Jilet keskindir ama ağacı kesemez. Testere de keskindir ama saçı kesemez. Bu durum birini iyi, diğerini kötü yapmaz. Kullanım amaçları farklıdır.
Personelinizi de, hayatınızdaki insanları da buna göre seçin. Kendi alanında bir testere olan insandan jilet performansı beklerseniz herkes mutsuz olur.
İnsan kaynaklarını hatalı kullanmak bizim en büyük sorunlarımızdan biri. Ailede, eğitimde, iş dünyasında, siyasette, ilişkilerde, arkadaş seçiminde…
Jiletleri küçümseyip daha gösterişli olan balta ve testerelerle tırnak kesmeye çalışıyoruz. Veya traş olurken çok işimize yaradığı için fazla güveniyor, bu kez jiletle ağaç kesmeye kalkıyoruz.

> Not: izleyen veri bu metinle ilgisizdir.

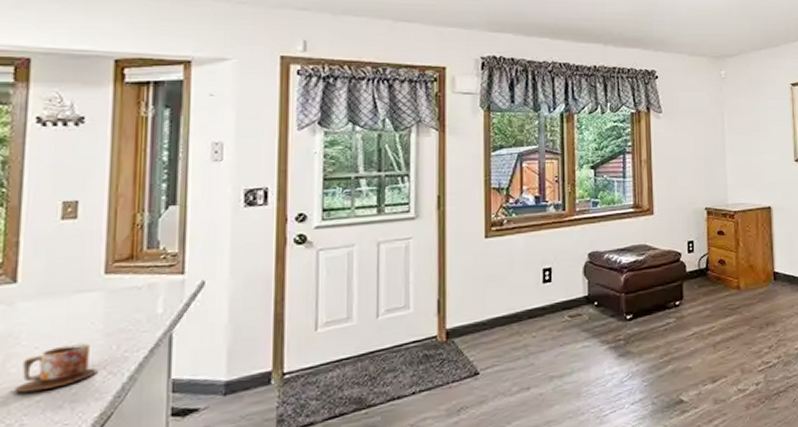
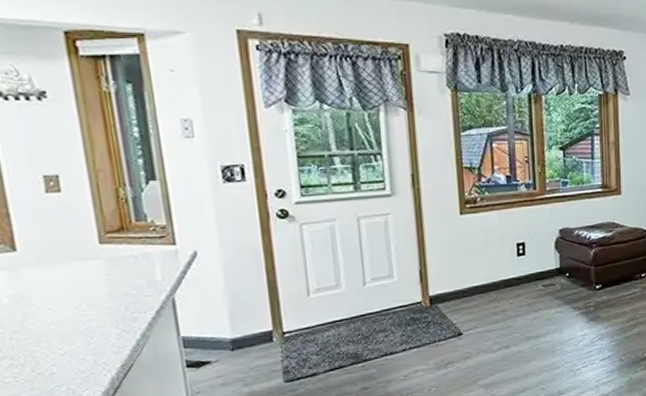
mug: present [14,343,98,393] -> none [37,305,112,347]

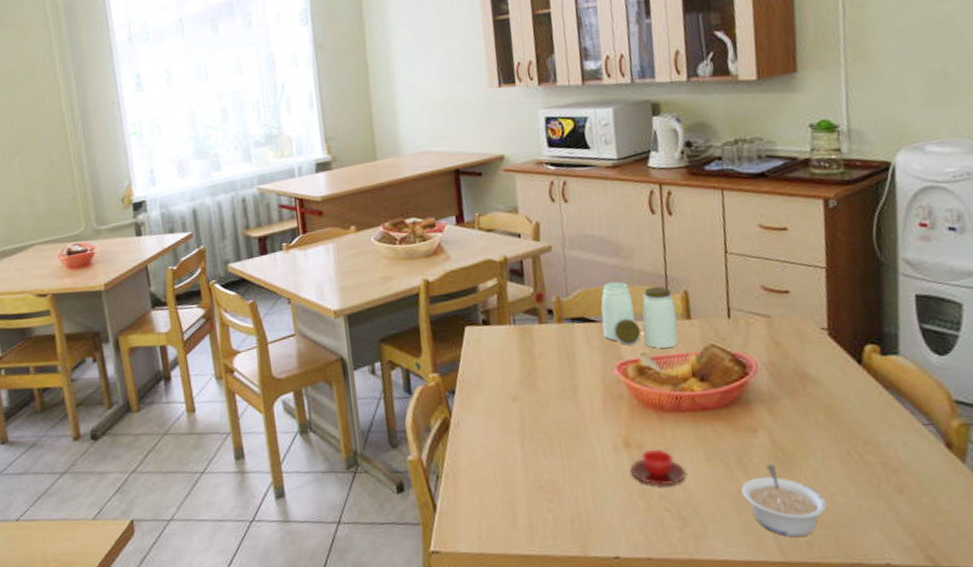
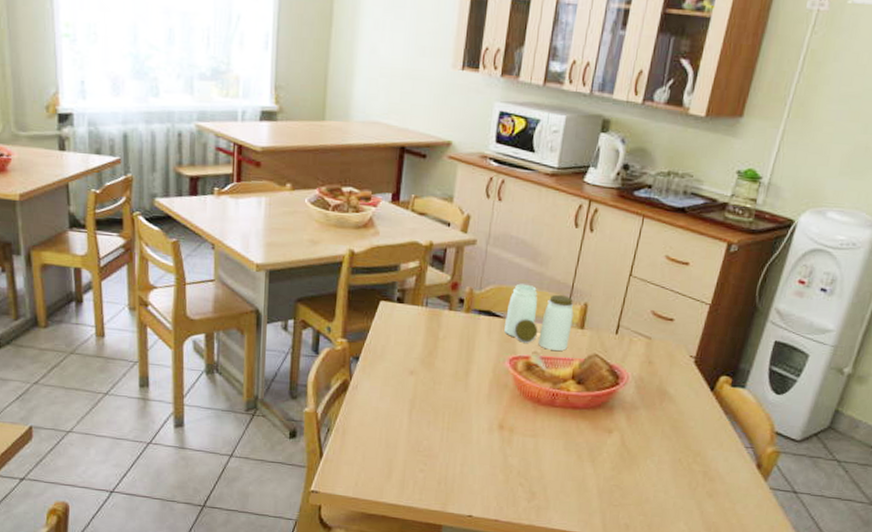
teacup: present [630,450,686,487] -> none [499,434,544,465]
legume: present [741,464,827,537] -> none [586,460,651,519]

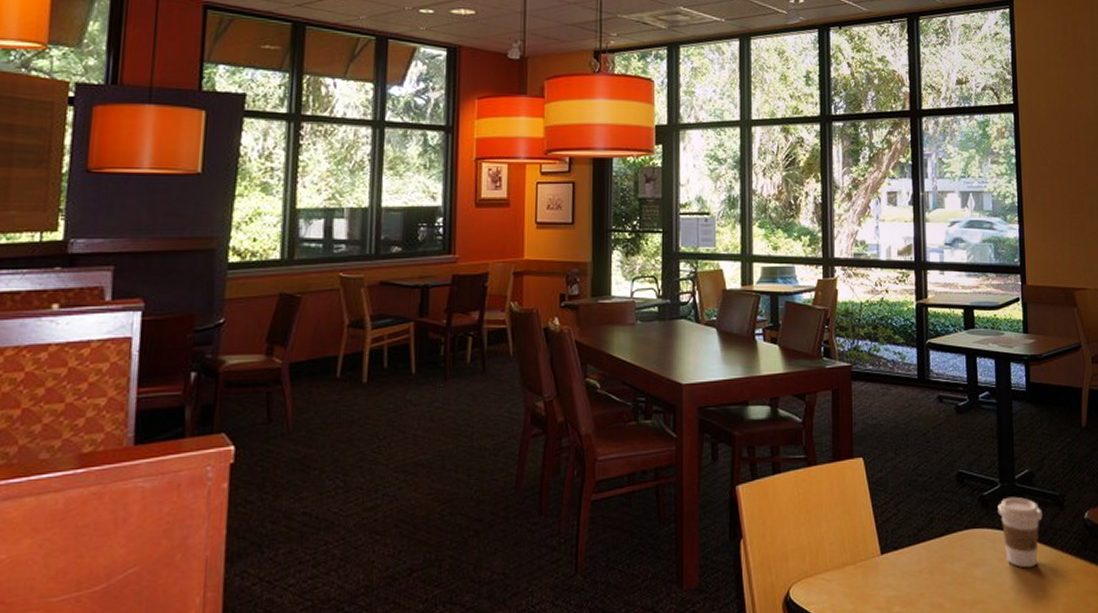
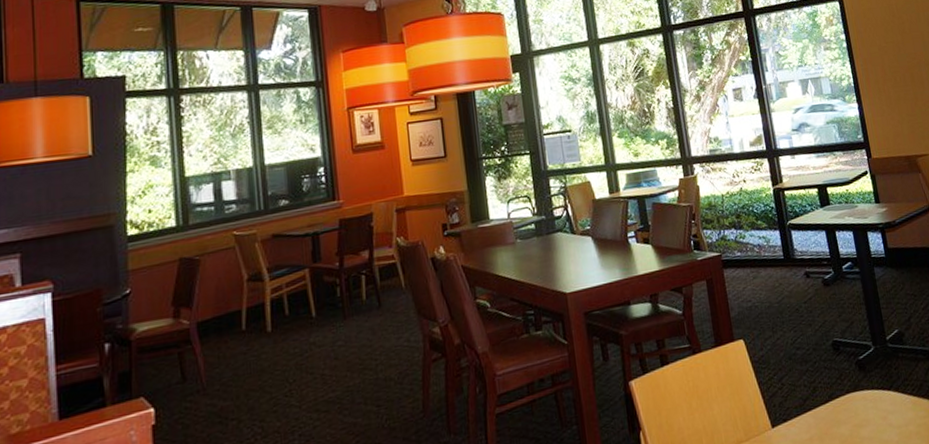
coffee cup: present [998,496,1043,568] -> none [874,356,918,423]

Parasını ben verdim, ben ne istersem onu yapacak diyor, satırla pasta kesmeye kalkıyor, pasta mundar olunca da satırı işe yaramaz ilan ediyoruz.
Aşırı güven ve özgüvenle başlayan ilişkilerimiz bu yüzden hüsranla sonuçlanıyor. Seçimlerin, atamaların sonu bu yüzden hep liyakatsizlik, basiretsizlik oluyor.
Yönetemediği için mutsuz olan yöneticiler… Uygun pozisyonda çalışmadığı için başarısız olan personeller… Alışamadığı şehirde mutsuz olan köylüler… İstihdam imkanı olmayan bir bölümü okuduğu için boşta gezen gençler… Yanlış yere dikildiği için meyve vermeyen ağaçlar…
Uzar gider bu liste. Ve hepsinin temeli kaynakların hatalı kullanımına, onun da temeli kaynağın dağıtımını yapanların kibrine, en iyisini ben bilirim anlayışına dayanır.
Oysa kaynağımız bol bizim. Satırımız, baltamız, jiletimiz, usturamız, neşterimiz bol. Yeter ki doğru kullanalım.
Kaleciyi forvete alıp gol atamadı diye kötü futbolcu ilan etmeyelim. Emin olun çok şey değişir.